Sonia Mossé, la météorite blonde

par JEROME LEROY
Publié le 11 novembre 2022 à 12:27 Mise à jour le 8 novembre 2022

Sonia Mossé était une grande blonde, massive, au corps «  un peu plantureux  » d’après Beauvoir, toujours peste dans son genre. Elle était plutôt walkyrie que tanagra, ironie du sort pour cette juive française qui est morte d’être juive. Je n’avais jamais entendu parler de Sonia Mossé ni de sa courte vie (1917-1943). Je n’avais jamais entendu parler de son humour, de son amour des femmes, de son art d’être là où il faut quand il faut dans le Paris électrique des années trente, l’époque où Hemingway avait décrété que cette ville était une fête, où l’on croisait les surréalistes et les communistes (c’étaient souvent les mêmes), Artaud et Aragon, et puis Cocteau, et puis Paulhan, tous des intimes à des degrés divers de cette météorite suave et dorée qui a eu le temps d’être un peu comédienne, un peu mannequin, un peu dessinatrice et maitresse de cérémonie dans le cabaret de son amante, Agnès Capri qui récitait Prévert et Morhange.

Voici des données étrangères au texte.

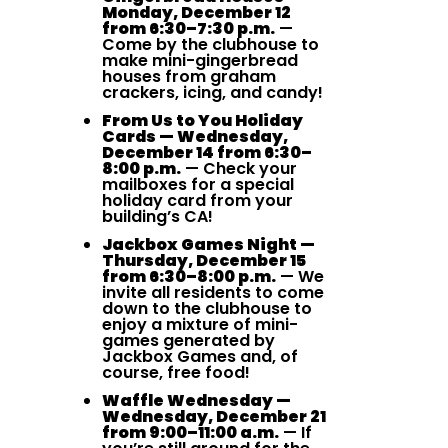
Monday, December 12
from 6:30–7:30 p.m.
—
Come by the clubhouse to
make mini-gingerbread
houses from graham
crackers, icing, and candy!
From Us to You Holiday
Cards — Wednesday,
December 14 from 6:30–
8:00 p.m.
— Check your
mailboxes for a special
holiday card from your
building’s CA!
Jackbox Games Night —
Thursday, December 15
from 6:30–8:00 p.m.
— We
invite all residents to come
down to the clubhouse to
enjoy a mixture of mini-
games generated by
Jackbox Games and, of
course, free food!
Waffle Wednesday —
Wednesday, December 21
from 9:00–11:00 a.m.
— If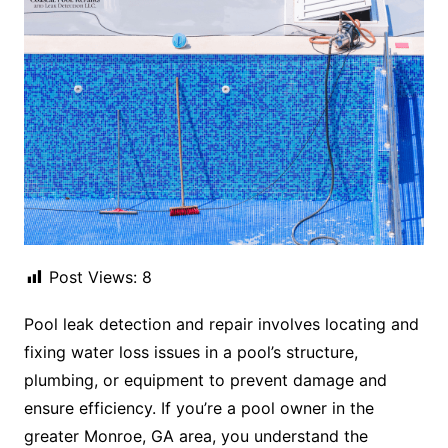
Post Views:
8
Pool leak detection and repair involves locating and
fixing water loss issues in a pool’s structure,
plumbing, or equipment to prevent damage and
ensure efficiency. If you’re a pool owner in the
greater Monroe, GA area, you understand the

Il a fallu, pour que je rencontre cette inoubliable silhouette, Gérard Guégan, archéologue des révolutions esthétiques et politiques, des crises ouvertes et des plaies inguérissables du siècle dernier. Mais Guégan étant un écrivain de première classe, il sait transformer ses découvertes en films noirs menés à un train d’enfer : des chapitres courts qui se succèdent comme dans un séquencier de scénariste. Intérieur nuit, extérieur jour, beaucoup de dialogues, reconstitution minimaliste et efficace d’une époque. Un behaviorisme sentimental, un comportementalisme presque sensuel. C’est la même méthode utilisée dans plusieurs de ses livres récents : « Qui dira la souffrance d’Aragon ? » «  Tout a une fin, Drieu ! », « Hemingway, Hammett, dernière  », «  Fraenkel, un éclair dans la nuit ». L’air de rien, Guégan a inventé un genre : la fiction biographique considérée comme course d’obstacles On suit donc avec «  Sonia Mossé, une reine sans couronne  », le passage de quelques personnages considérables dans une assez courte unité de temps qui mène d’un rôle dans Les Cenci d’Artaud en 1935 à une arrestation en 1943 par la police française avant la disparition dans la nuit et le brouillard. L’intelligence de Guégan, c’est avoir choisi celle qui fut une silhouette dans la réalité pour en faire le personnage principal.

Là est son travail purement romanesque, dans cette recomposition du passé. Sonia lui permet de mettre en valeur les vraies lignes de forces de la période : la liberté sexuelle naissante, -le trio Eluard, Nus, Sonia et la photo des deux femmes par Man Ray-, la révolution dans l’imaginaire et la perception- la folie d’Artaud le Momo comme l’exposition surréaliste de 38 avec l’unique oeuvre de Sonia, un mannequin maquillé-, le retour à l’ordre pétainiste qui fait de sa politique antijuive précoce le premier marqueur de son ordre nouveau. Sonia, elle, avec son physique aryen, jouera avec le feu jusqu’à la fin, refusant obstinément de porter l’étoile jaune ou de se cacher, restant à Paris et mangeant chez Lipp avec des officiers nazis à la table d’à côté. C’est ce feu-là que restitue parfaitement Guégan. On le remerciera, par les temps qui courent, de nous réchauffer l’âme de cette manière.

  • Sonia Mossé, une reine sans couronne de Gérard Guégan, Editions le Clos Jouve.